## Problem to solve:
Report all lines of the data below that hold the word "Team".

## Available data:
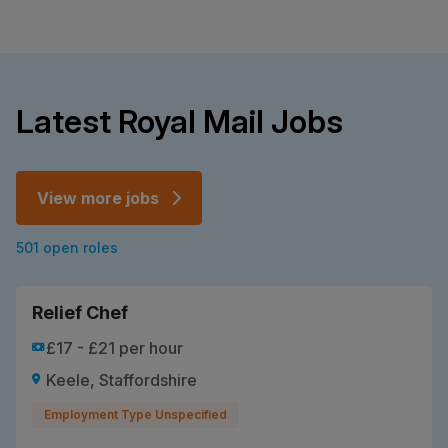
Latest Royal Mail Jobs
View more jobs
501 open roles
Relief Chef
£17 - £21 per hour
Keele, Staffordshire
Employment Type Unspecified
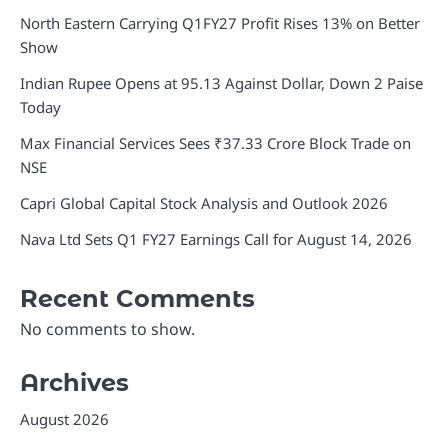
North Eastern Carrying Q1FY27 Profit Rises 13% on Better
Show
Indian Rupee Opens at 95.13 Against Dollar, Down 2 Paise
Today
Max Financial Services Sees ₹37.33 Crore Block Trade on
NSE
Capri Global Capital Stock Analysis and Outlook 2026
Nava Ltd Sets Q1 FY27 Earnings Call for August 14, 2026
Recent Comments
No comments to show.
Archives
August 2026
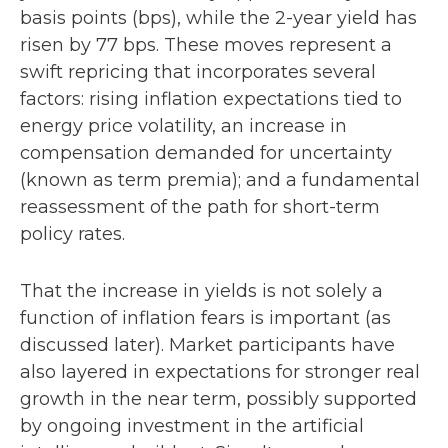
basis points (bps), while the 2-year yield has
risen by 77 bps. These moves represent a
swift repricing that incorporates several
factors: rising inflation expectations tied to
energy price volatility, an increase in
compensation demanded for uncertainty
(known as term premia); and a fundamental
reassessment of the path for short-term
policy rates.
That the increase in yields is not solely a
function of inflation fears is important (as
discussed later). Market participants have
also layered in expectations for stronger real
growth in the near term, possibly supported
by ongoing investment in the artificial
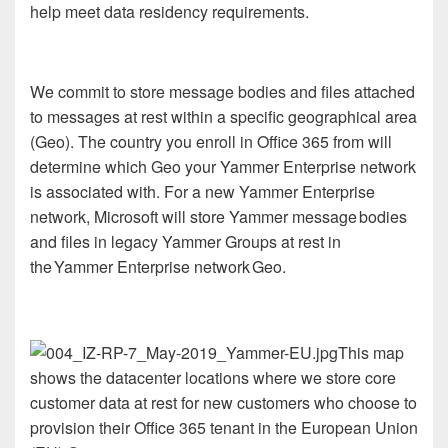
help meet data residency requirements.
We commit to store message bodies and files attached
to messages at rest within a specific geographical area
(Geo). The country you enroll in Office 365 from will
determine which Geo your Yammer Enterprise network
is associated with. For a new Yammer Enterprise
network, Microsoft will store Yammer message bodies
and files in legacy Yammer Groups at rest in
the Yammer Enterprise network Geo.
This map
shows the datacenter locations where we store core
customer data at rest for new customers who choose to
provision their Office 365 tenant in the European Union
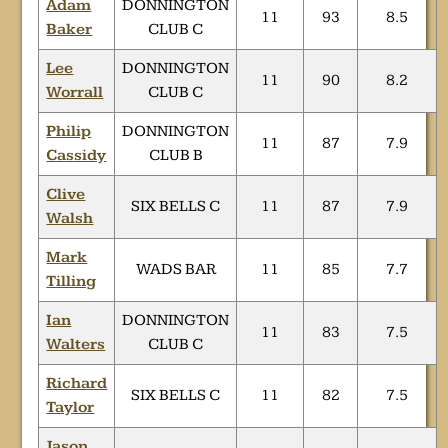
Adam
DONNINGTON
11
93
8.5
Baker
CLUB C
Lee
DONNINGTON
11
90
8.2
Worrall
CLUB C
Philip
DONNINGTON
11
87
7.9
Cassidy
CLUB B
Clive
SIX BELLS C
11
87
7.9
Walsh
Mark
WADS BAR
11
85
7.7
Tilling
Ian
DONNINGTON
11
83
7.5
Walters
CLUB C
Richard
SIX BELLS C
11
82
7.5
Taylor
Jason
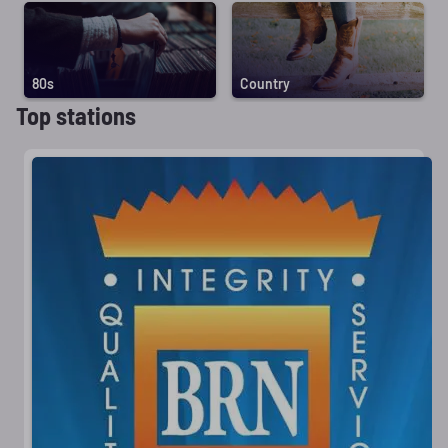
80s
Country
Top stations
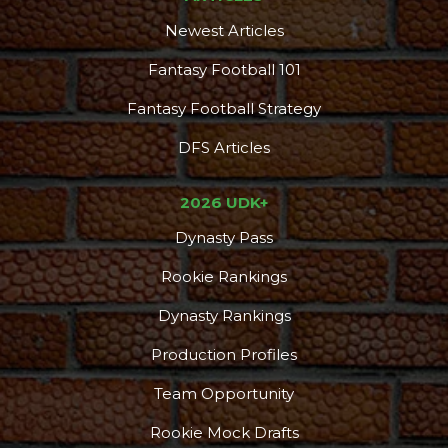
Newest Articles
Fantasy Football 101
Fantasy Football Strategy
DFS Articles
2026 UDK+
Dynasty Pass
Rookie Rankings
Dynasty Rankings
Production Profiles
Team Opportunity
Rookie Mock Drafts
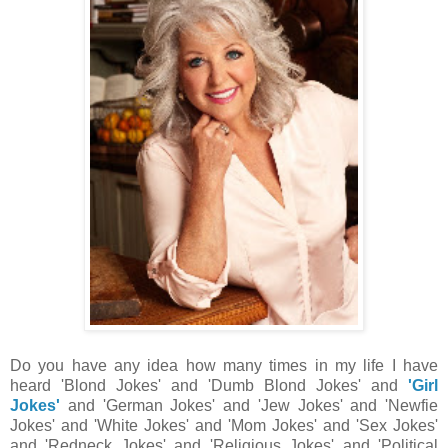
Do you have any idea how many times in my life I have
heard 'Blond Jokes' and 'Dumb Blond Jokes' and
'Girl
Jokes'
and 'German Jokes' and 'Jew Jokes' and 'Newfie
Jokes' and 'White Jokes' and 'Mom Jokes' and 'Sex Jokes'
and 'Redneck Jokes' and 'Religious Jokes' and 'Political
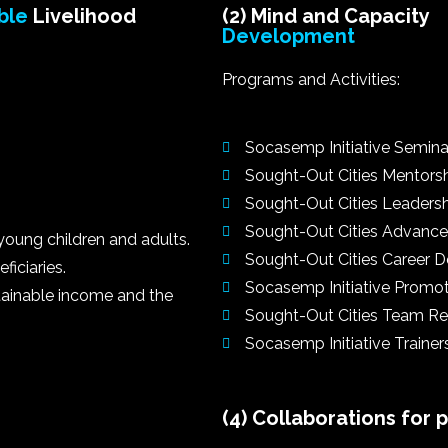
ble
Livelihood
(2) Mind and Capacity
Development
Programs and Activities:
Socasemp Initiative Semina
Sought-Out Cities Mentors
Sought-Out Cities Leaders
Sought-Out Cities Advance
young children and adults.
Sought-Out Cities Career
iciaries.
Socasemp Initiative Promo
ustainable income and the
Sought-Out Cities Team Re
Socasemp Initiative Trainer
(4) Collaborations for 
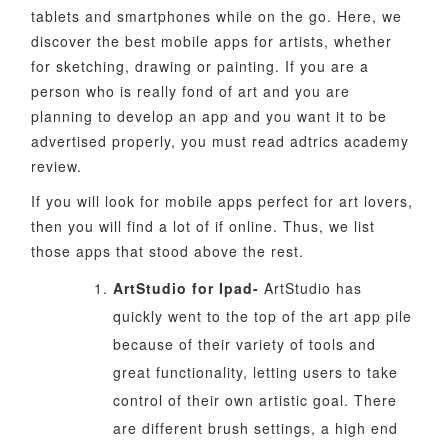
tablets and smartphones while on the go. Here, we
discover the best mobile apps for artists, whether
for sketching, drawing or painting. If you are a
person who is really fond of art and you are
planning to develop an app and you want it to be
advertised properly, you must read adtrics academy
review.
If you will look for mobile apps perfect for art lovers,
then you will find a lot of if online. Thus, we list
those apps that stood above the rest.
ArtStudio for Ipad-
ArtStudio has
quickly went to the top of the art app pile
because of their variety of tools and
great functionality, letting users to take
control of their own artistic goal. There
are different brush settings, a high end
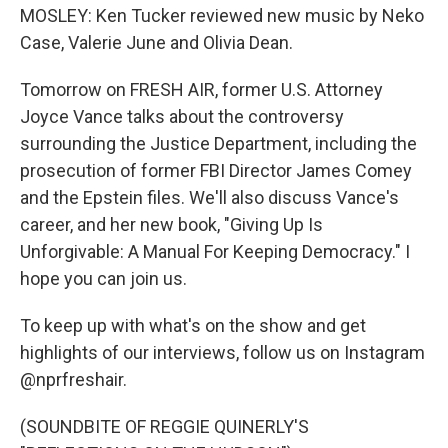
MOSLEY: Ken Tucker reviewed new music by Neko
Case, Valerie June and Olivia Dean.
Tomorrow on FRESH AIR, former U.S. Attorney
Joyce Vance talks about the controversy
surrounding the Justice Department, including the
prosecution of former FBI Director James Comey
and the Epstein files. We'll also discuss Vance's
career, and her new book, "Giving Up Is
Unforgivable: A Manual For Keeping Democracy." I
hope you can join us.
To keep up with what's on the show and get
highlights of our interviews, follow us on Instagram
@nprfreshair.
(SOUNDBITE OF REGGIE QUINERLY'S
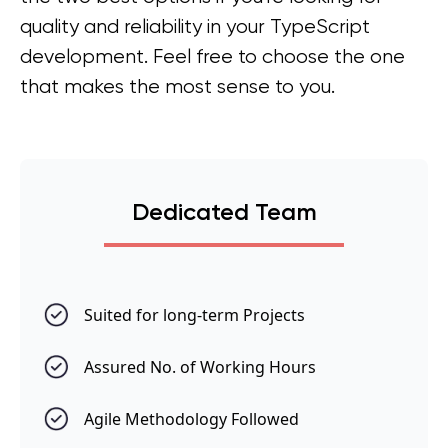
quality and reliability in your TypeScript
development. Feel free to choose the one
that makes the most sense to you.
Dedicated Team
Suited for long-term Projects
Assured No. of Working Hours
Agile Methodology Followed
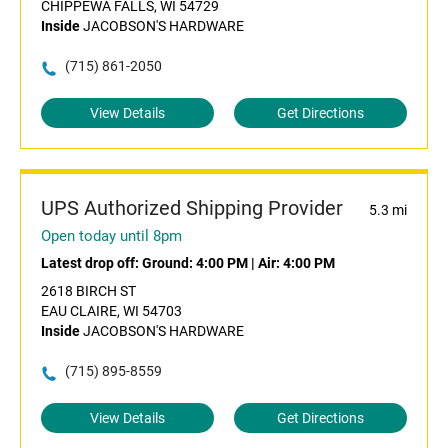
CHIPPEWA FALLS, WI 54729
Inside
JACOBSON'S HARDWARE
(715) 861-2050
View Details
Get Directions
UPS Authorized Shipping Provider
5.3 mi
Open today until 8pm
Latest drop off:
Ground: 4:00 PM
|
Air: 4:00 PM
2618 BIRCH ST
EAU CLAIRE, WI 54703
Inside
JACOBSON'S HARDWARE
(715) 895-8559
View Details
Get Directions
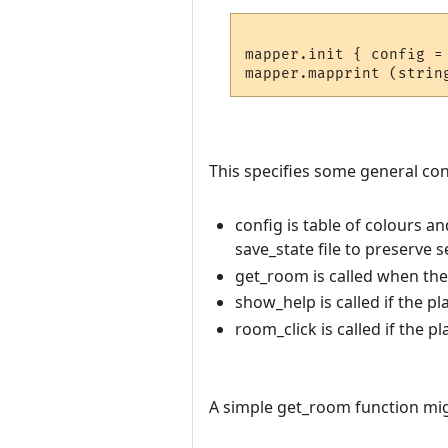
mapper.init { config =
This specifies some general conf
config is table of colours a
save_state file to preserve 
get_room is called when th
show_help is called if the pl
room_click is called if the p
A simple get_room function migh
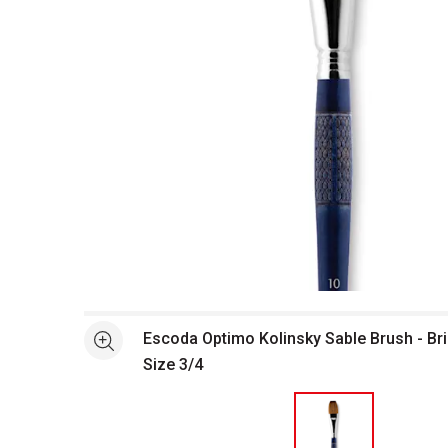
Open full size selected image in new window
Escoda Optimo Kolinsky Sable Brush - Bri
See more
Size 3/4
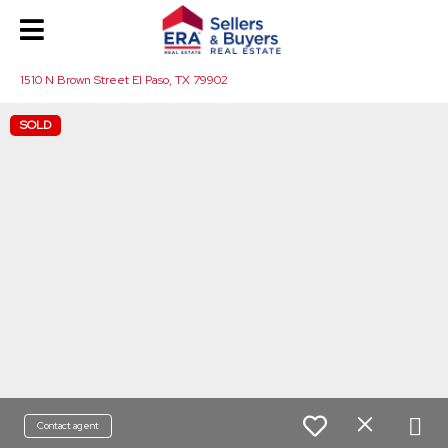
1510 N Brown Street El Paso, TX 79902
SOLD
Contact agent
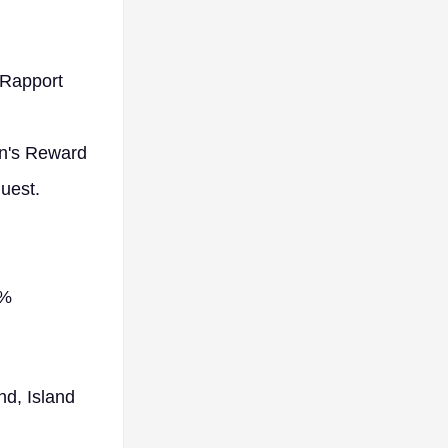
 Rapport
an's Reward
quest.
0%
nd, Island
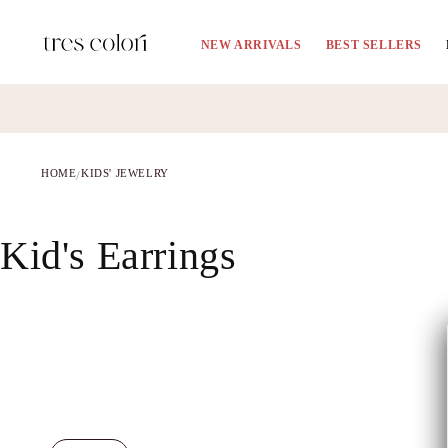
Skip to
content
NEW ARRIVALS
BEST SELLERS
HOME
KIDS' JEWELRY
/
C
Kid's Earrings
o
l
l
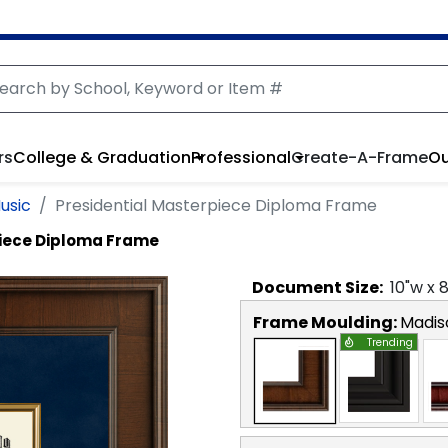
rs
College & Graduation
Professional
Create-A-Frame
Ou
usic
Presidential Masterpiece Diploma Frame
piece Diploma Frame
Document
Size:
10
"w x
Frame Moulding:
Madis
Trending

## Problem solution:
Team Opportunity
Sought-Out Cities Team Re
Dedicated Team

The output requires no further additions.